In medicine and science, university departments have become instruments of industry – and even in the humanities (history of medicine, which is my field), the success or failure of funding applications will be determined by bodies such as the Wellcome Trust with broader scientific and political agendas. As with the Oxycontin and benzodiazepine scandals, our regulatory bodies and our government have failed almost entirely to acknowledge mistakes and dangers. Recent House of Commons debates about excess deaths in the UK have been poorly attended by MPs, despite increasing evidence that covid hospital and care-home protocols were dangerous or potentially fatal – and that vaccine injury is real. The suppression of alternative views has been an enduring feature of both the response to the opioid and covid crises.

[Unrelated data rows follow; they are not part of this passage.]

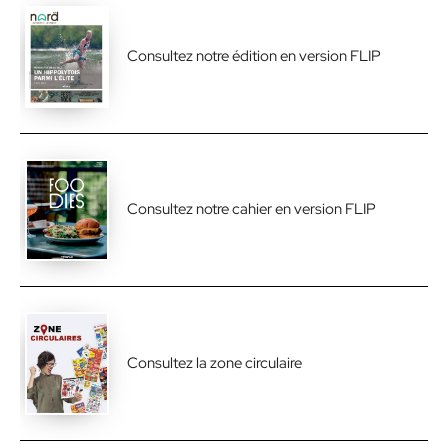
Consultez notre édition en version FLIP
Consultez notre cahier en version FLIP
Consultez la zone circulaire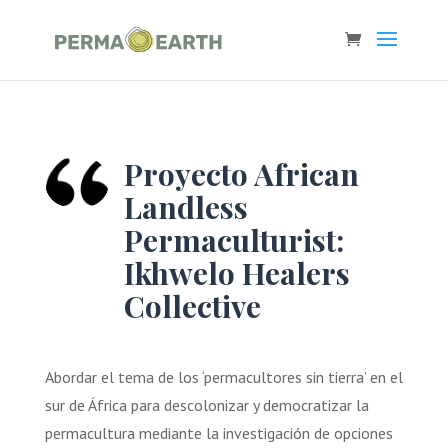
Proyecto African
Landless
Permaculturist:
Ikhwelo Healers
Collective
Abordar el tema de los ‘permacultores sin tierra’ en el
sur de África para descolonizar y democratizar la
permacultura mediante la investigación de opciones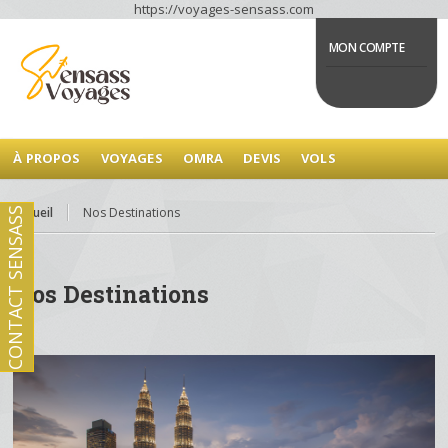
https://voyages-sensass.com
MON COMPTE
À PROPOS
VOYAGES
OMRA
DEVIS
VOLS
Accueil
Nos Destinations
CONTACT SENSASS
Nos Destinations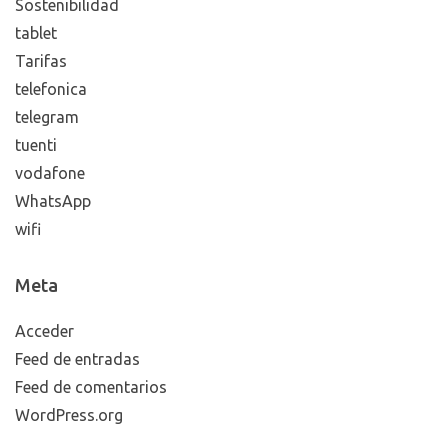
Sostenibilidad
tablet
Tarifas
telefonica
telegram
tuenti
vodafone
WhatsApp
wifi
Meta
Acceder
Feed de entradas
Feed de comentarios
WordPress.org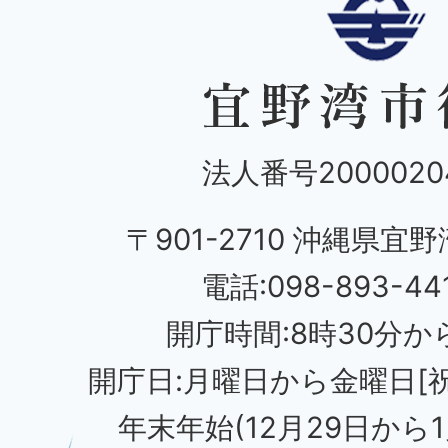
法人番号20000204
〒901-2710 沖縄県宜野
電話:098-893-44
開庁時間:8時30分から
開庁日:月曜日から金曜日[
年末年始(12月29日から1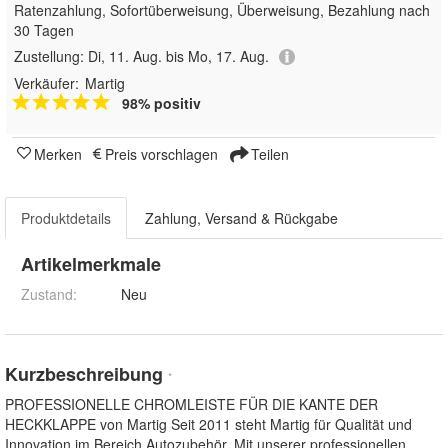
Ratenzahlung, Sofortüberweisung, Überweisung, Bezahlung nach
30 Tagen
Zustellung:
Di, 11. Aug. bis Mo, 17. Aug.
Verkäufer:
Martig
98% positiv
Merken
Preis vorschlagen
Teilen
Produktdetails
Zahlung, Versand & Rückgabe
Artikelmerkmale
Zustand:
Neu
Kurzbeschreibung
*
PROFESSIONELLE CHROMLEISTE FÜR DIE KANTE DER
HECKKLAPPE von Martig Seit 2011 steht Martig für Qualität und
Innovation im Bereich Autozubehör. Mit unserer professionellen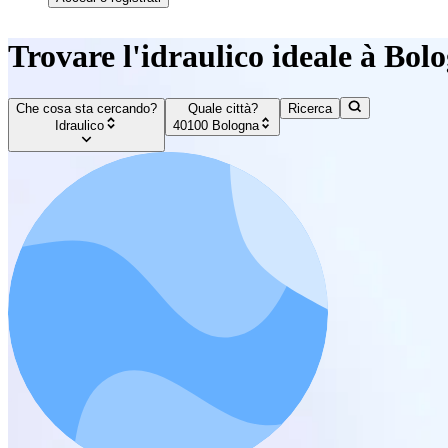
Trovare l'idraulico ideale à Bol
Che cosa sta cercando?
Quale città?
Ricerca
Idraulico
40100 Bologna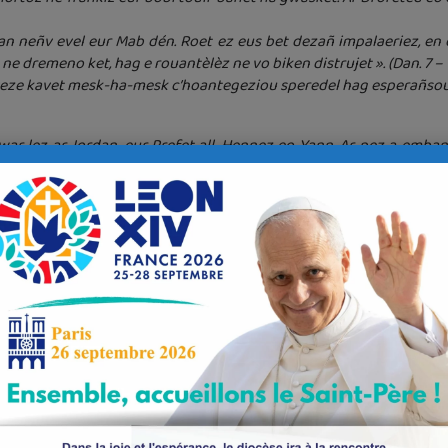
n neñv evel eur Mab dén. Roet ez eus bet dezañ impalaeriez, en o
 dremeno ket, hag e rouantèlèz ne vo biken distrujet ». (Dan. 7 – 13
 veze kavet mesk-ha-mesk c’hoantegeziou speredel hag esperañsou 
war lez ar Jordan, eur Prefet all. Hennez eo Yann. Ar pez a embann
ezit keuz d’ho pehejou ».
r bobl da veza soubet gantan e dour ar Jourdan evid pardon ar p
ni a zeu war e lerh : « An hini n’eo ket din da zilasa dezan e zanda
 en toull-bah, ha lakeet troha dezan e benn, neuze, Jezuz en em 
Kelou Mad ar Rouantèlèz.
aze, ar Rouantèlèz Doue-ze gortozet abaoe keid-all : « An dud dall
lèv, ar re varo a zav da veo, hag ar Helou Mad a zo roet da anaoud d’a
Eüruz ar re ’zo pao ur a·spered, dezo eo Rouantèlèz Doue ».
l an Aotrou Krist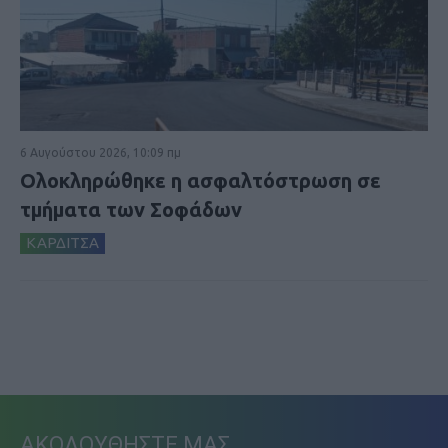
6 Αυγούστου 2026, 10:09 πμ
Ολοκληρώθηκε η ασφαλτόστρωση σε
τμήματα των Σοφάδων
ΚΑΡΔΙΤΣΑ
ΑΚΟΛΟΥΘΗΣΤΕ ΜΑΣ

I left academia in 2018, after 10 years teaching/researching the history of medicine. I had many happy years in HE; however, from around 2012/13, I sensed that things had begun to change. I’m sure those changes were decades in the making, but I was too optimistic to notice. Eventually, I realised there was something ironic about working on a large interdisciplinary research project entitled ‘Lifestyle, health and disease’ , funded by the Wellcome Trust (which purports to exist ‘to improve health for everyone’) while simultaneously recognising that the agendas of academia and ‘global health’ are compromised beyond repair. I felt like I’d been shuffling the deckchairs on the Titanic for rather a long time. Life has been challenging since speaking out about the world of history, medicine, big pharma and academia. I have lost many former professional colleagues, but gained a new family of clinicians, academics and professionals prepared to speak openly, and who are committed to writing a new and more honest playbook to confront the challenges we now face in science and medicine in the years to come.